Traducción por Bárbara


Contenido

Cómo las mujeres combaten la comparación

Uno de los mayores regalos de vivir más allá de la mediana edad ha sido la oportunidad de conectar de manera significativa con mujeres más jóvenes. A través de conversaciones sobre la fe, la crianza de los hijos o los desafios del ministerio, escucho sus anhelos de tener matrimonios más sólidos y comprendo su desánimo, producto de la falta de sueño, ante los desafios de disciplina que les presentan sus hijos. Me siento agradecida cuando me inspiran con su profundo deseo de convertirse en seguidoras de Cristo más seguras y estudiosas de la Palabra de Dios.

Durante nuestras visitas, ya sea en salas de estar o en estacionamientos de iglesias, me doy cuenta de que examino mi reacción ante sus rostros sin arrugas, uñas perfectas y estilos de vestir tan distintos a los míos. Agradezco que ahora nada de eso me influya, pero hubo un tiempo en que sí lo habría hecho. Lamentablemente, mi yo de veintitantos se habría sentido intimidada por la belleza y los logros de estas queridas mujeres, ¡y me habría perdido el regalo de su amistad!

Guerra de mamás

La segunda ola del feminismo pudo haber desempeñado un papel importante en la equidad laboral y educativa, pero también fomentó un espíritu de competencia entre las mujeres que alcanzaban la mayoría de edad en los años setenta y principios de los ochenta. Competir por el mismo número limitado de empleos y oportunidades no fomentó la colaboración ni el apoyo mutuo, dejando a una generación de mujeres sin amigos, solas y reacias a confiar en las únicas personas presentes que podían comprender y empatizar con sus desafíos.

-=-=-

• [Tareas por realizar]
- A) Según el texto sobre la comparación entre mujeres, ¿en qué época alcanzaron la mayoría de edad las mujeres entre quienes la segunda ola del feminismo fomentó un espíritu de competencia?
- B) Prosiga el texto sobre la comparación entre mujeres a partir de su última oración.

• [Información extraída]

-=-=-

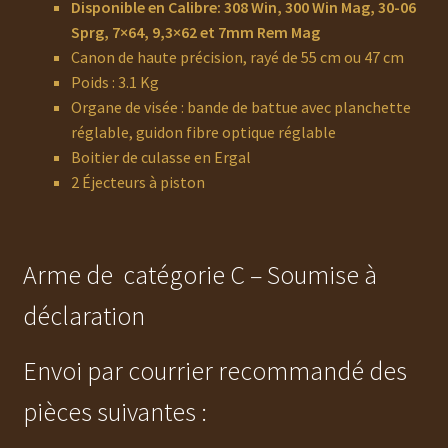
Disponible en Calibre: 308 Win, 300 Win Mag, 30-06
Sprg, 7×64, 9,3×62 et 7mm Rem Mag
Canon de haute précision, rayé de 55 cm ou 47 cm
Poids : 3.1 Kg
Organe de visée : bande de battue avec planchette
réglable, guidon fibre optique réglable
Boitier de culasse en Ergal
2 Éjecteurs à piston
Arme de catégorie C – Soumise à
déclaration
Envoi par courrier recommandé des
pièces suivantes :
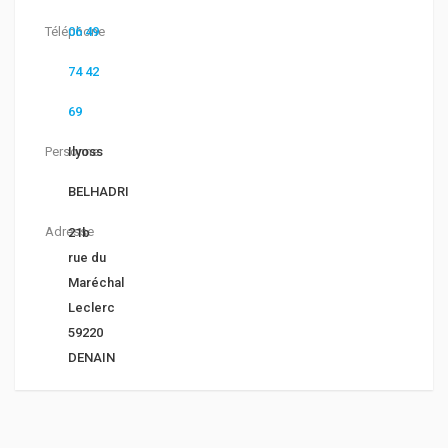
Téléphone
06 49
74 42
69
Personne
Ilyoss
BELHADRI
Adresse
21b
rue du
Maréchal
Leclerc
59220
DENAIN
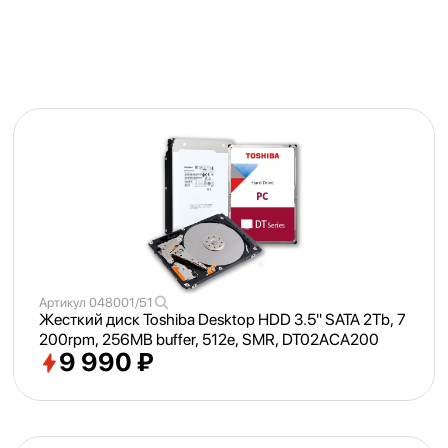
Артикул
048001/51
Жесткий диск Toshiba Desktop HDD 3.5" SATA 2Tb, 7
200rpm, 256MB buffer, 512e, SMR, DT02ACA200
9 990 ₽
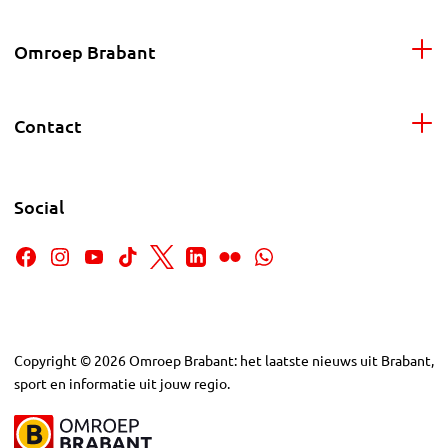
Omroep Brabant
Contact
Social
Copyright
©
2026
Omroep Brabant: het laatste nieuws uit Brabant,
sport en informatie uit jouw regio.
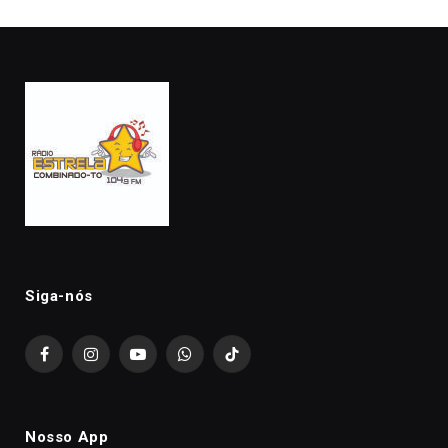
Siga-nós
Facebook
Instagram
YouTube
WhatsApp
TikTok
Nosso App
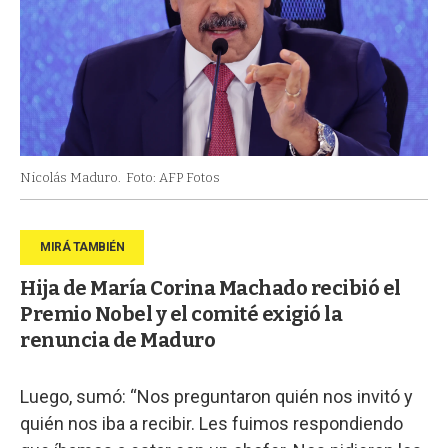
Nicolás Maduro.
Foto: AFP Fotos
Hija de María Corina Machado recibió el
Premio Nobel y el comité exigió la
renuncia de Maduro
Luego, sumó: “Nos preguntaron quién nos invitó y
quién nos iba a recibir. Les fuimos respondiendo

-=-=-

• [Respuestas por tarea]
- A) En los años setenta y principios de los ochenta.

- B)
Me avergüenza admitir que, incluso después de ser madre a los 31 años y dejar el trabajo, llevé esa inseguridad a mis relaciones con otras madres. El mundo ha cambiado mucho desde entonces, pero las guerras entre madres continúan. Si bien Dios siempre ha querido que nos apoyemos y animemos mutuamente como hermanas de Cristo, lamentablemente, a veces actuamos como la iglesia de facciones de Corinto, con divisiones entre nosotras, divisiones que se convierten en muros de separación.

Incluso en la iglesia local, el conflicto surge sin ser visto en la mente de las madres que permiten que sus decisiones se conviertan en su identidad. Y con tantas opciones disponibles, hay infinitas maneras de estar divididas. Las madres trabajadoras se sienten juzgadas por las amas de casa, mientras que estas se sienten despreciadas. ¿Cuál es la manera “correcta” de alimentar a un bebé? ¿De tener un bebé? ¿Debería optarse por la epidural o seguir adelante sin ayuda durante el parto? ¿Deberíamos todos educar a nuestros hijos en casa para protegerlos de las malas influencias, o deberíamos enviarlos a ser sal y luz en el sistema escolar público? Incluso dentro del campo de la educación en casa, existen subdivisiones, y si desea iniciar una conversación animada, simplemente menciones los arreglos para dormir o los métodos de disciplina.

Cuando vinculamos nuestra identidad y nuestro valor a nuestras decisiones como padres, revelamos una comprensión insuficiente de nuestra humanidad y una visión disminuida del evangelio.

Salvados por la gracia, no por la maternidad

En su Sermón de la Montaña, Jesús ofrece a las mujeres una alternativa más saludable a este camino de soledad, falta de amigos y ansiedad: «Todo lo que queráis que los hombres hagan con vosotros, haced también vosotros con ellos; porque esto es la ley y los profetas» (Mateo 7,12).

En el reino de Dios, donde la meta son las acciones correctas por las razones correctas, donde consideramos a los demás mejores que nosotros mismo, ampliamos nuestra visión más allá de lo que deseamos que otros hagan por nosotros. Damos prioridad a hacer el bien. Al pensar en la madre de tu estudio bíblico, en tu vecindario o incluso en tu familia extendida, ¿cómo cambiaría tu actitud hacia ella si asumieras que, al igual que tú, ama a su hijo y hace lo que cree que es mejor para él? La bandera blanca que pondrá fin a las guerras de mamás comienza con un corazón que asume de los demás lo que deseas que asuman de ti.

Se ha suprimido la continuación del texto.